Write out, unchanged, the part of the items that opens with the line containing "Given the image: Outline" and closes with the line containing "I need masks", including both of those lines.

[Start of Task input]

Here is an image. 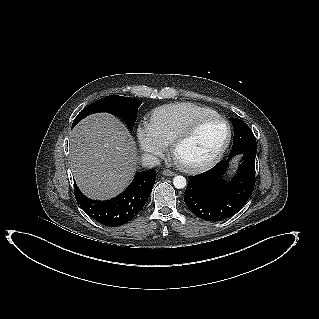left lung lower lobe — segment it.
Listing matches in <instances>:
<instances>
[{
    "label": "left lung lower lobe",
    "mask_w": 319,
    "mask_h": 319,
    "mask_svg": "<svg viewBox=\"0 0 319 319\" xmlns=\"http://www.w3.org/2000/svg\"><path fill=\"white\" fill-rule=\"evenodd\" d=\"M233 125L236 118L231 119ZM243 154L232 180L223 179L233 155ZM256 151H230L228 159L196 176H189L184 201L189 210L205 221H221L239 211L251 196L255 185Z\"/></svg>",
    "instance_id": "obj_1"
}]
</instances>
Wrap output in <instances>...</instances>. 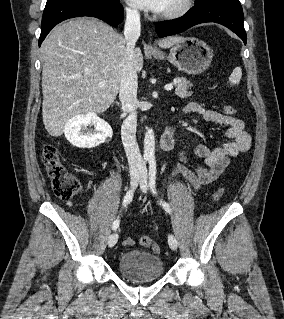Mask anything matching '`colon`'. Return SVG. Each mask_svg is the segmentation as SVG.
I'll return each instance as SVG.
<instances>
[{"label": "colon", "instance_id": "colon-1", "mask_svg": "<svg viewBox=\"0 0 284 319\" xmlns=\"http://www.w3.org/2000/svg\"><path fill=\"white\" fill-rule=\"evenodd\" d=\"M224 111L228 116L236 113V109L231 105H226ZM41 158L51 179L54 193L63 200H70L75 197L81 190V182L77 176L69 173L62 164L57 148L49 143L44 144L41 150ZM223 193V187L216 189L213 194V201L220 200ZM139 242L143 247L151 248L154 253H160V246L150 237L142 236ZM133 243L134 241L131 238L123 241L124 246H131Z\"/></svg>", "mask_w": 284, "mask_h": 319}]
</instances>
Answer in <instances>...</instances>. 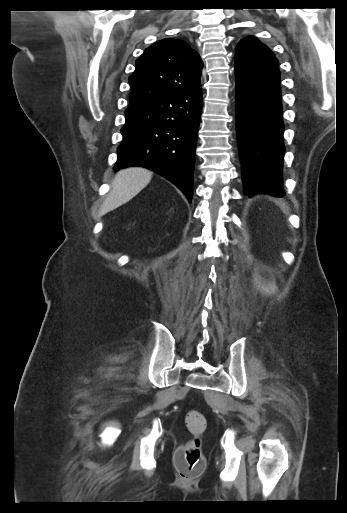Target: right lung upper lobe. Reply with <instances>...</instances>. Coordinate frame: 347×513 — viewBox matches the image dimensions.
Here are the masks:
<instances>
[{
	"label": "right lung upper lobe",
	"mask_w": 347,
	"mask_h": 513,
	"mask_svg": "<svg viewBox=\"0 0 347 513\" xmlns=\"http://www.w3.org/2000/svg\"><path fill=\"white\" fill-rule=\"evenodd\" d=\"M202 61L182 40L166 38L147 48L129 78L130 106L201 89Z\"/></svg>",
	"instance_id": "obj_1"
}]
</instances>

[End of Task input]
[Start of Task input]

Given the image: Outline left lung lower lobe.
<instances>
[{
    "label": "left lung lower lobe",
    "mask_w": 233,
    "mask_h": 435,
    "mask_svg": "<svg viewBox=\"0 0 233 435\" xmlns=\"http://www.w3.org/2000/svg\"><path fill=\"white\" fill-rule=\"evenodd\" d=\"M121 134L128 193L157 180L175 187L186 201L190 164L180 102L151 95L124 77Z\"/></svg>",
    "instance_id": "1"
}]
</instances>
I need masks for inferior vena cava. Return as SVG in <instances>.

[End of Task input]

* _Answer for the task_:
Given the image: Outline left lung lower lobe.
<instances>
[{
    "label": "left lung lower lobe",
    "mask_w": 233,
    "mask_h": 435,
    "mask_svg": "<svg viewBox=\"0 0 233 435\" xmlns=\"http://www.w3.org/2000/svg\"><path fill=\"white\" fill-rule=\"evenodd\" d=\"M121 134L128 193L157 180L175 187L186 201L190 164L180 102L151 95L124 77Z\"/></svg>",
    "instance_id": "1"
}]
</instances>
I need masks for inferior vena cava. Return as SVG in <instances>.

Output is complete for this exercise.